Get hooked on automated buffer exchange with Lil’ Tuna

The Problem
Buffer exchange and sample concentration stand between you and everything else you need to get done — but traditional methods are slow, manual, and impossible to fit into an automated workflow. Just a few samples can keep you tied up for hours and as the throughput goes up, buffer exchange and concentration become the bottleneck of therapeutic development.
The Solution
Lil' Tuna is the first fully automated, plate-based benchtop buffer exchange system built for proteins, nucleic acids, and gene therapy vectors at any scale. Lil’ Tuna concentrates or exchanges in 96-well or 24-well Unfilter plates for high throughput or up to 6 individual samples in Unas — all with ≥96% recovery. Its pressure-based ultrafiltration/diafiltration approach keeps things flowing efficiently, tracks sample volumes and accurately adds buffer throughout, handling every step of the exchange cycle automatically from start to finish.
The Proof
In this seminar, you’ll see how easy it is to run buffer exchange or concentration experiments on Lil’ Tuna. Whether working with a full plate of 96 samples or with just a few, the experiment setup is straightforward. Scope the different types of experiments: a buffer exchange with optional concentration or simply concentration by itself. Finally, take a peek at how Lil’ Tuna packs all it needs to integrate into automation workflows with universal API software, a sample stage designed for easy access and simple template import functions.
Presenter: Brian Haldeman (Product Manager, Lil' Tuna, Unchained Labs)

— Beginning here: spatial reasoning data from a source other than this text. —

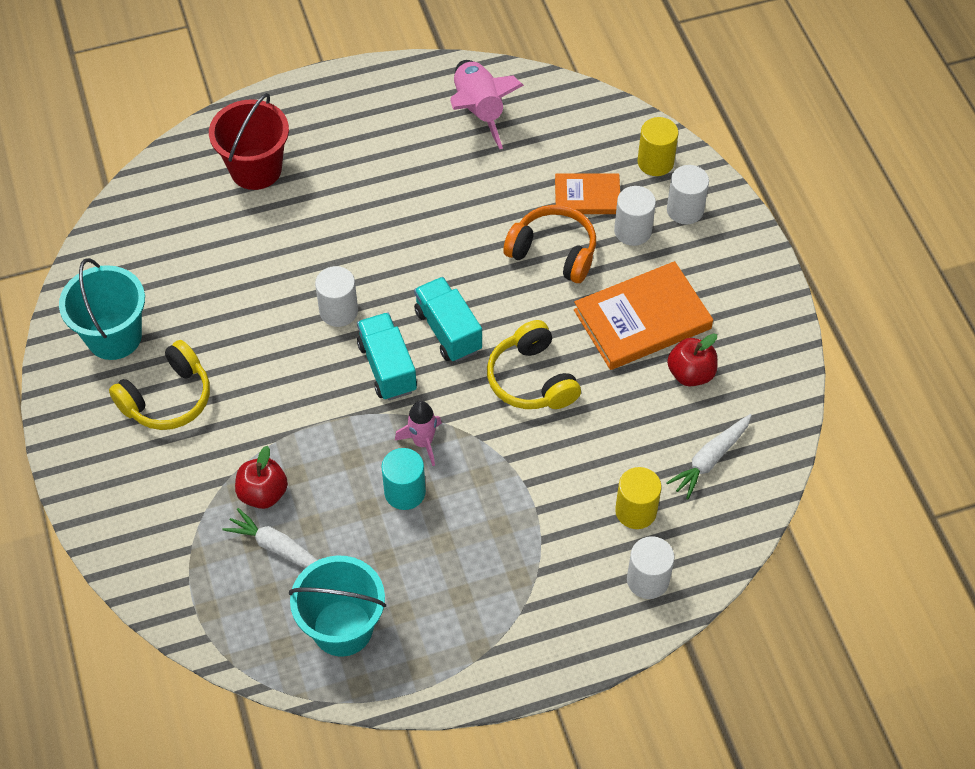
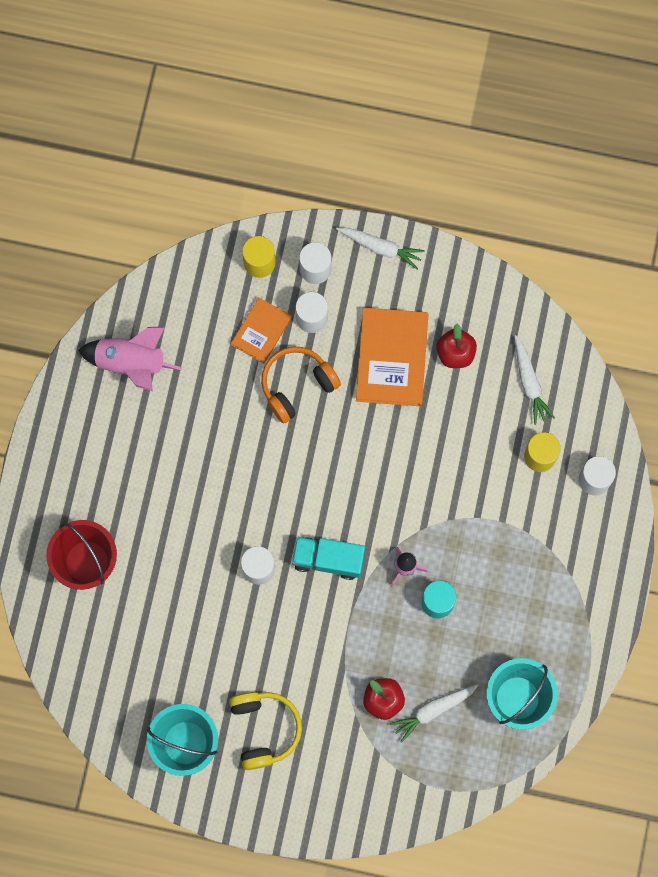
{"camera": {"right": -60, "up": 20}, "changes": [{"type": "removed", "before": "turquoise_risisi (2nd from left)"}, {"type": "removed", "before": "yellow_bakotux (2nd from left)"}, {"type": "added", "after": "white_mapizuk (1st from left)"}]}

Brian Haldeman is Product Manager for Lil' Tuna at Unchained Labs. Prior to this role, he was a Field Application Scientist supporting biophysical characterization of proteins and viral vectors. Brian received his Ph.D. in Biochemistry from the University of Nevada, Reno where he studied the mechanics of muscle contraction. His research utilized single-molecule microscopy, pre-steady-state kinetics, protein affinity and binding characterization, and protein isolation techniques.